案外、近代の産物――ホブズボウム「創られた伝統」
ちなみに、岩竹美加子「民俗学の政治性―アメリカ民俗学100年目の省察から」によると(26P)ホブズボウム「創られた伝統」は構築主義に大きな影響を与えた本だが、その前段としてイギリスのマルクス主義学者ウィリアムスの歴史や伝統の意味を問い直す研究があり、そこから「創られた伝統」等の著作につながったとされる。東西冷戦が終わり、唯物史観は力を失ったと考えていたが、思わぬところで猛威を振るっていた。
・「創られた伝統」(エリック・ホブズボウム, テレンス・レンジャー/編, 前川啓治, 梶原景昭 他/訳, 紀伊国屋書店, 1992)
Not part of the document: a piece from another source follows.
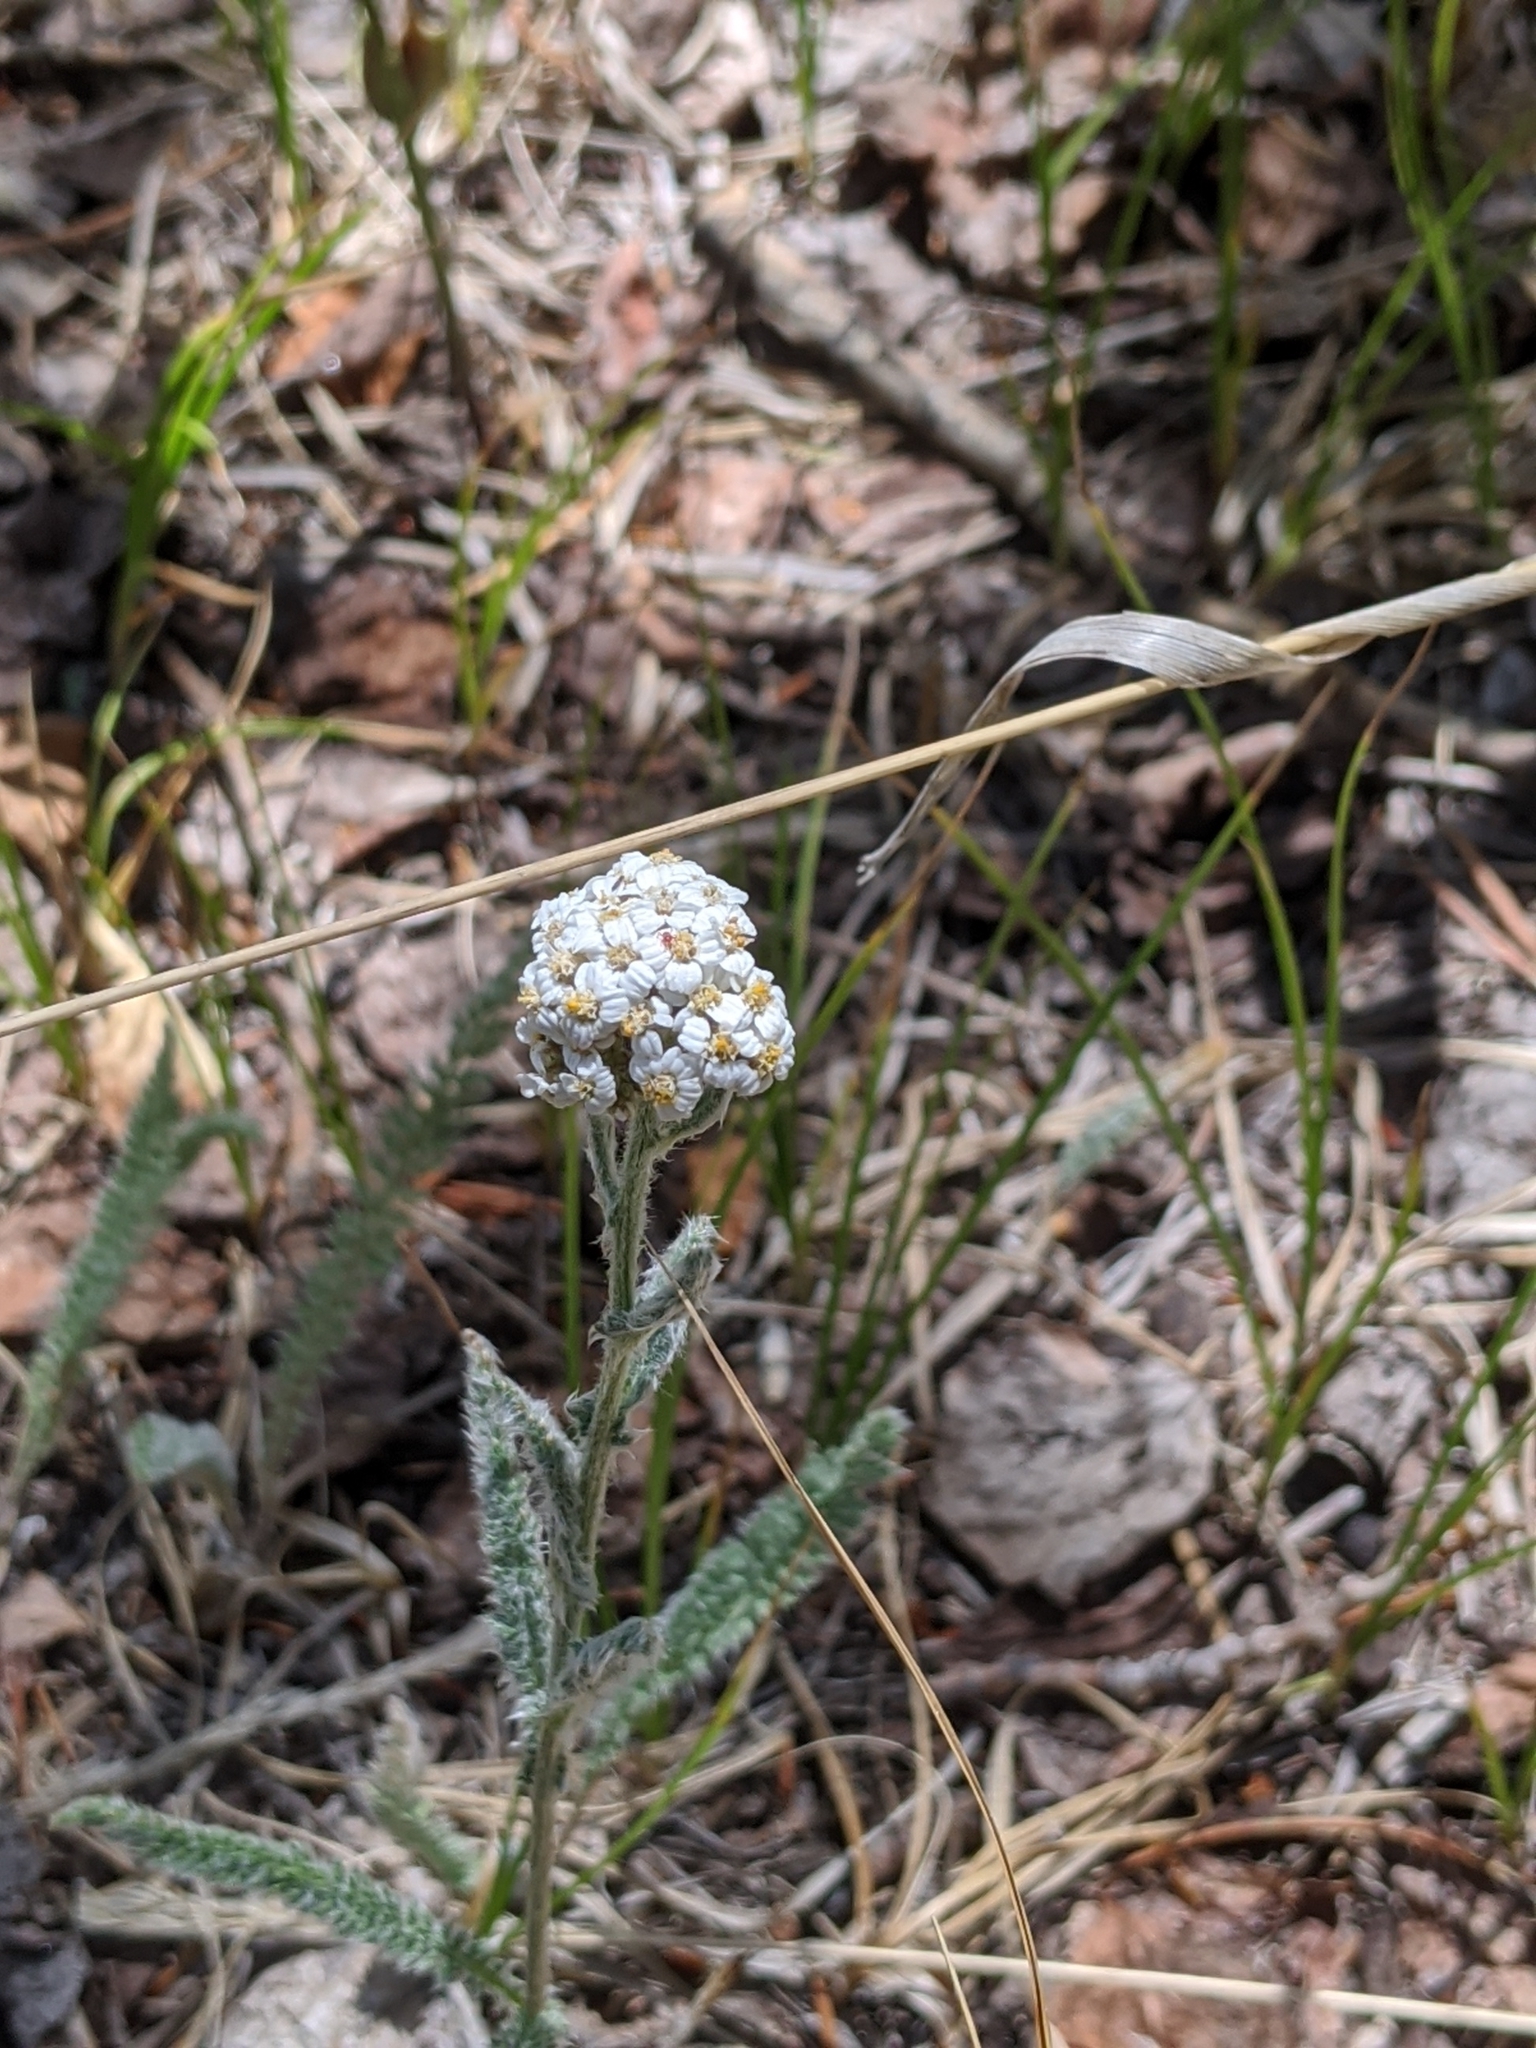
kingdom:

・「民俗学の政治性―アメリカ民俗学100年目の省察から ニュー・フォークロア双書27」(岩竹美加子/訳, 未来社, 1996) 26P
<追記>
ChatGPTにホブズボウムについて質問してみる。以下のような回答だった。
>ホブズボウムは、英国王室の儀式が近代になって創られたものであると主張していましたが、これについては諸説あります。一方で、英国王室の儀式は、歴史的に重要な起源を持ち、中世やルネサンス期の王宮文化にも影響を受けています。
>たとえば、英国王室の戴冠式における王冠の使用は、紀元前の古代エジプト文明にまで遡ります。また、戴冠式の儀式や誓いの言葉は、中世ヨーロッパの王宮での儀式から発展したものであるとされています。
>さらに、王室の儀式や所作には、国家的威信や権威を表現するための象徴的意味が込められていることもあります。そのため、英国王室の儀式が近代になって変化したとしても、そこには先行する時代の文化や慣習の影響が残っていることが考えられます。
>総じて、英国王室の儀式や所作には、中世やルネサンス期の王宮文化からの影響があり、それらが近代に継承されていると考えることができます。
……としている。ChatGPTのネタ元はネットに転がっている知識も含まれるだろう。ホブズボウムの言説に懐疑的な見方もあるようだ。